By Judith Sibanda
Victoria Falls, February 24, 2016 – ZAMBIA’S Tourism minister Patrick Ngoma has bemoaned the increasing number of his countrymen caught illegally hunting for animals in Zimbabwe’s nature reserves.
Ngoma said he was sorry that Zambians were now to blame for most of Zimbabwe’s poaching crimes.
Conservationists and police, especially in Matabeleland North say the majority of poachers roaming national parks in the province are from neighbouring Zambia.
Last Friday, a suspected Zambian poacher was gunned down by Zimbabwe National Parks and Wildlife Management Authority rangers near Matetsi in Hwange.
The Zambian was killed after the rangers laid an ambush on a group of suspected poachers leading to a heavy exchange of gun fire.
Earlier in the week, Victoria Falls police had retrieved two bodies of suspected Zambian poachers that were found floating on the Zambezi River after escaping another ambush on February 6.
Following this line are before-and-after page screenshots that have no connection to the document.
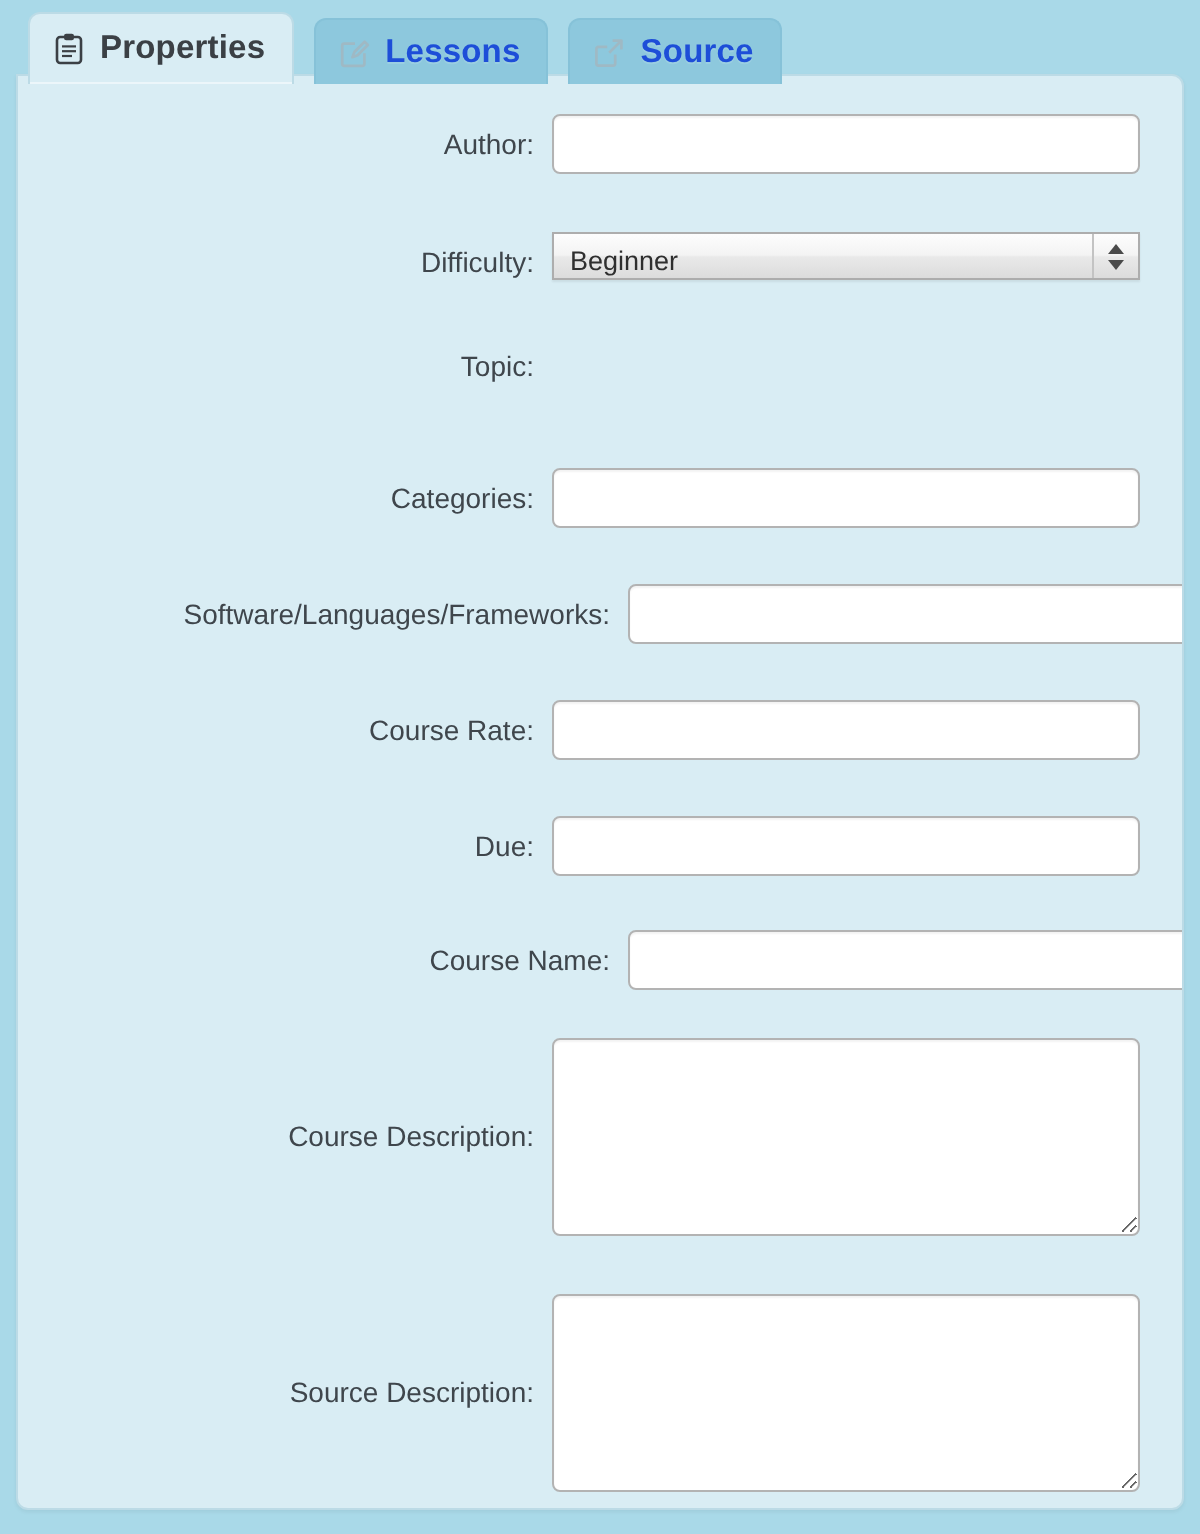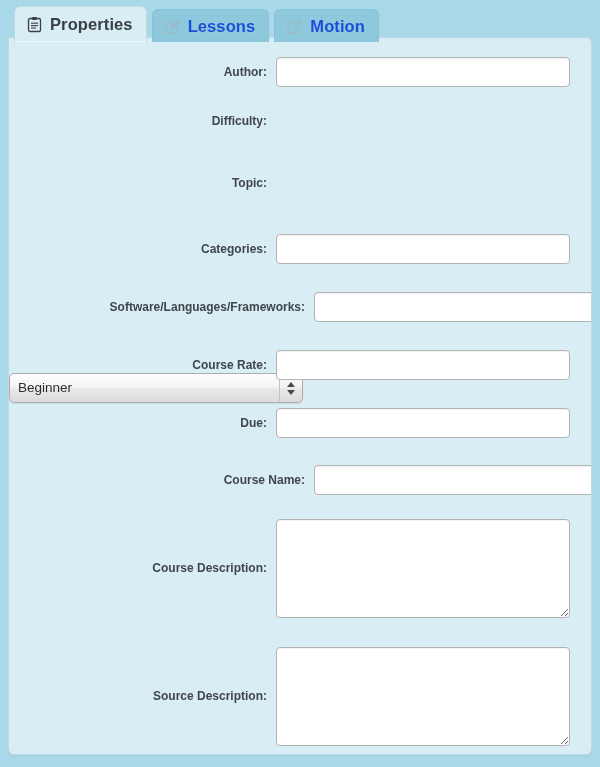--- a/index.html
+++ b/index.html
@@ -23,21 +23,21 @@
 
   
   .tabbar {
     position: absolute;
     left: 0;
     top: 0;
     height: 42px;
     padding-left: 14px;
     display: flex;
     align-items: flex-end;
-    gap: 5px;
+    gap: 10px;
     z-index: 5;
   }
 
   .tab {
     display: flex;
     align-items: center;
     gap: 7px;
     height: 33px;
     padding: 0 13px 0 11px;
     box-sizing: border-box;
@@ -107,22 +107,22 @@
     display: flex;
     align-items: flex-start;
   }
 
   .lbl {
     width: 267px;
     flex: 0 0 267px;
     text-align: right;
     padding-right: 9px;
     box-sizing: border-box;
-    font-size: 12px;
-    font-weight: bold;
+    font-size: 14px;
+    font-weight: normal;
     color: #3f464c;
     line-height: 30px;
     white-space: nowrap;
   }
   .lbl.tall { line-height: 99px; }
 
   .ctl { flex: 1 1 auto; }
 
   .txt {
     display: block;
@@ -154,24 +154,24 @@
     padding: 5px 7px;
     outline: none;
     resize: both;
     box-shadow: 0 1px 1px rgba(0,0,0,.05) inset;
   }
 
   
   .sel {
     position: relative;
     width: 294px;
-    height: 30px;
+    height: 24px;
     box-sizing: border-box;
     border: 1px solid #adadad;
-    border-radius: 5px;
+    border-radius: 0;
     background: linear-gradient(to bottom, #fdfdfd 0%, #f3f3f3 48%, #e9e9e9 52%, #dcdcdc 100%);
     box-shadow: 0 1px 1px rgba(0,0,0,.07);
     cursor: default;
     user-select: none;
   }
   .sel .val {
     position: absolute;
     left: 8px;
     top: 0;
     right: 28px;
@@ -235,36 +235,36 @@
     </div>
 
     <div class="tab inactive">
       <span class="ticon">
         <svg width="17" height="17" viewBox="0 0 17 17">
           <path d="M11.6 9.2v4.6a1 1 0 0 1-1 1H3.2a1 1 0 0 1-1-1V6.4a1 1 0 0 1 1-1h4.4" fill="none" stroke="#9fb9c4" stroke-width="1.35"></path>
           <path d="M8.6 8.4l6-6" fill="none" stroke="#9fb9c4" stroke-width="1.35"></path>
           <path d="M10.3 2.3h4.4v4.4" fill="none" stroke="#9fb9c4" stroke-width="1.35" stroke-linejoin="round"></path>
         </svg>
       </span>
-      <span>Motion</span>
+      <span>Source</span>
     </div>
 
   </div>
 
   <div class="panel">
     <div class="form">
 
       <div class="row" style="top:19px;">
         <div class="lbl">Author:</div>
         <div class="ctl">
           <input class="txt" type="text" placeholder="" style="">
         </div>
       </div>
 
-      <div class="row" style="top:68px;flex-direction:column;">
+      <div class="row" style="top:78px;">
         <div class="lbl">Difficulty:</div>
         <div class="ctl">
           <div class="sel">
             <span class="val">Beginner</span>
             <span class="stepper">
               <i class="up"></i>
                 <i class="down"></i>
             </span>
           </div>
         </div>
Police said their bodies were still kept at the mortuary.
“We still stuck with their bodies. Their families, eight of them together with police came yesterday but they couldn’t identify them because of the body state. They refused to take them and suggested to call more relatives. Everywhere in Zambian newspapers we are insulted for killing their people and throwing them into the river but that is not true.” said officer commanding Victoria Falls police Jairos Chiwona.
Meanwhile, one of the suspected members of the syndicate Christopher Malasa Mandaya (35) appeared at the Victoria Falls Magistrates’ Court facing charges of illegal possession of firearms and dagga.
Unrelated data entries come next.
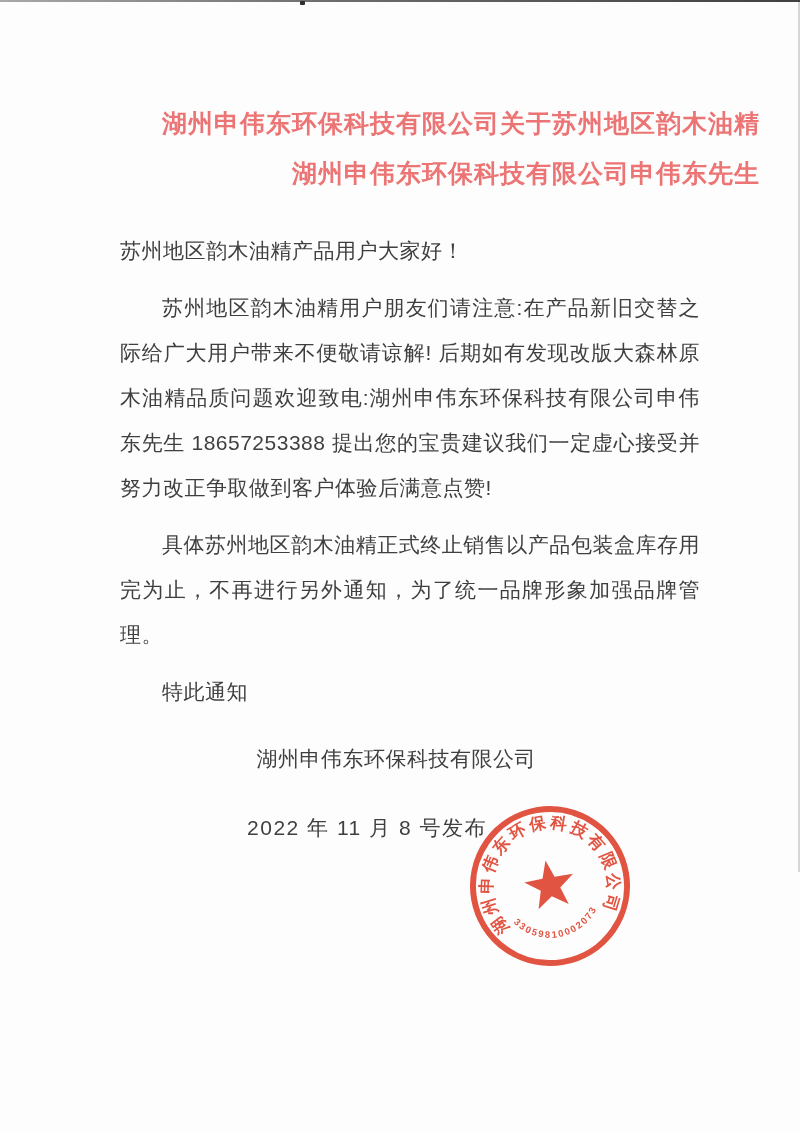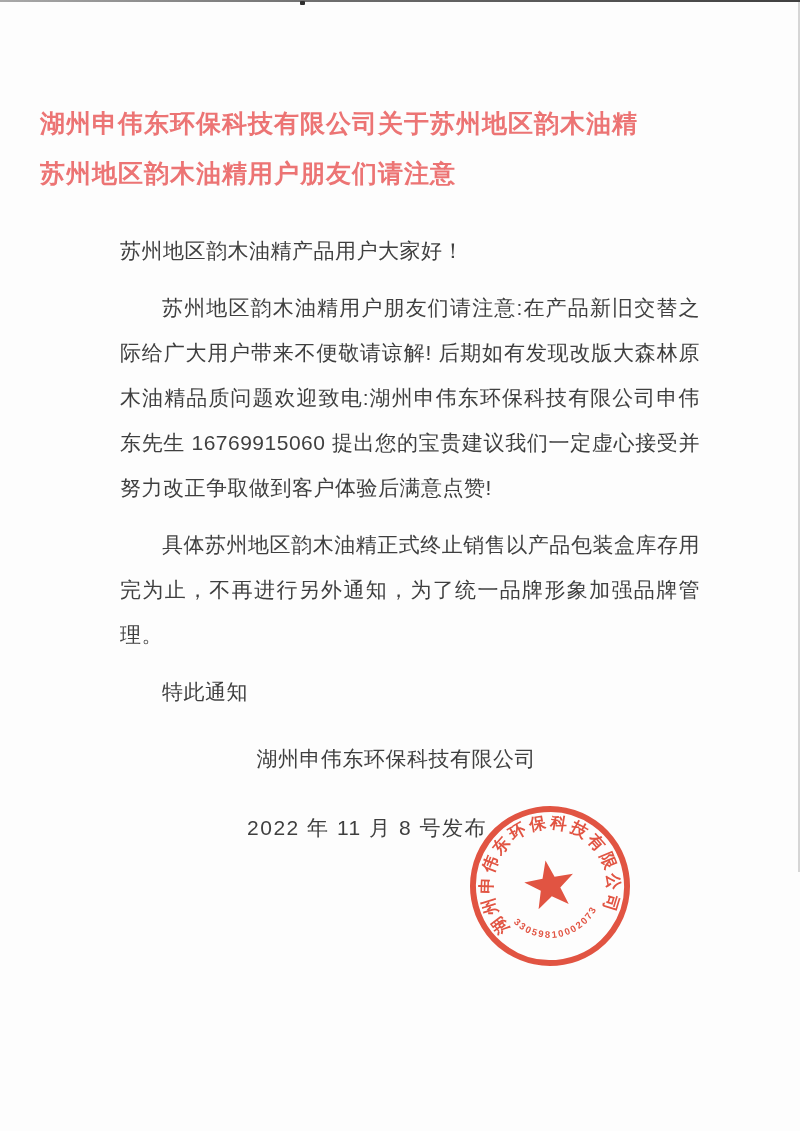--- a/index.html
+++ b/index.html
@@ -24,21 +24,21 @@
     position:absolute;top:2px;right:0;width:2px;height:870px;
     background:#9a9a9a;opacity:.4;
   }
   .scan-speck{
     position:absolute;left:300px;top:1px;width:5px;height:4px;
     background:#2f2f2f;border-radius:1px;
   }
   
   .title{
     margin:98px 40px 0 40px;
-    text-align:left;
+    text-align:right;
     color:#ec7474;
     font-size:25px;
     font-weight:bold;
     line-height:50px;
     letter-spacing:1px;
   }
   
   .body-text{
     margin:30px 88px 0 108px;
     color:#3f3f3f;
@@ -79,26 +79,26 @@
 <body>
 
 <div class="page">
 
   <div class="scan-top"></div>
   <div class="scan-right"></div>
   <div class="scan-speck"></div>
 
   <div class="title">
     <div>湖州申伟东环保科技有限公司关于苏州地区韵木油精</div>
-    <div>苏州地区韵木油精用户朋友们请注意</div>
+    <div>湖州申伟东环保科技有限公司申伟东先生</div>
   </div>
 
   <div class="body-text">
     <p>苏州地区韵木油精产品用户大家好！</p>
-    <p class="indent">苏州地区韵木油精用户朋友们请注意:在产品新旧交替之际给广大用户带来不便敬请谅解! 后期如有发现改版大森林原木油精品质问题欢迎致电:湖州申伟东环保科技有限公司申伟东先生 16769915060 提出您的宝贵建议我们一定虚心接受并努力改正争取做到客户体验后满意点赞!</p>
+    <p class="indent">苏州地区韵木油精用户朋友们请注意:在产品新旧交替之际给广大用户带来不便敬请谅解! 后期如有发现改版大森林原木油精品质问题欢迎致电:湖州申伟东环保科技有限公司申伟东先生 18657253388 提出您的宝贵建议我们一定虚心接受并努力改正争取做到客户体验后满意点赞!</p>
     <p class="indent">具体苏州地区韵木油精正式终止销售以产品包装盒库存用完为止，不再进行另外通知，为了统一品牌形象加强品牌管理。</p>
     <p class="indent">特此通知</p>
 
     <div class="signature">
       <div class="sig-company">湖州申伟东环保科技有限公司</div>
       <div class="sig-date">2022 年 11 月 8 号发布</div>
     </div>
   </div>
 
   <svg class="stamp" viewBox="-86 -86 172 172" xmlns="http://www.w3.org/2000/svg">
He was not asked to plead on the charges before Lindiwe Maphosa and was further remanded in custody to March 1.
He was arrested in Jambesi and was found in possession of 25 rounds of ammunition, a gun, two axes and butcher knives and two kilograms of dagga.
Ngoma told Radio VOP that some of the poachers were being used by Chinese nationals to hunt elephants in Zimbabwe for their ivory.
He said the increasing number of poachers of Zambian origin being caught on Zimbabwe was becoming a humiliation for the neighbouring country.
“In Zambia we are putting measures to make sure that poaching by our people is controlled but the fact that they are now failing to penetrate (our parks) has forced them to cross over to other countries like Zimbabwe, Angola, Botswana and Namibia to commit the offences,” he said.
“We had gone further with investigations, where we noticed that they are working in collaboration with Chinese nationals who give them a bit of money to poach in neighbouring countries and then they sacrifice their lives because most of them when they cross those borders they are killed.”
Ngoma said to solve poaching cases, drones would be deployed in the SADC region to track the culprits.
“What we intend to do as neighboring countries, is that we must create a security force for KAZA (Kavango Zambezi Transfrontier Conservation Area) and this force must be done hand in hand, I’m talking about security officers in all sides,” he said.
“We must create system, which will make them communicate easily without the poachers themselves or the foreigners who are sending our people to go and poach and that way we will be able to achieve our goals.
“It is very humiliating because everywhere it is now known that Zambians are poaching and they shoot back.
“In Zambia we have introduced drones so that they can be able to spy on our behalf when they spot something they will be able to report and our plan is to have drone dotted all over the region, hence the reason of escaping to Zimbabwe mainly.”
Last year, Zimbabwe lost nearly 100 elephants to poachers, mainly at the Hwange National Park.
Environment minister Oppah Muchinguri-Kashiri said 11 poachers were shot dead by security agents in 2015 alone.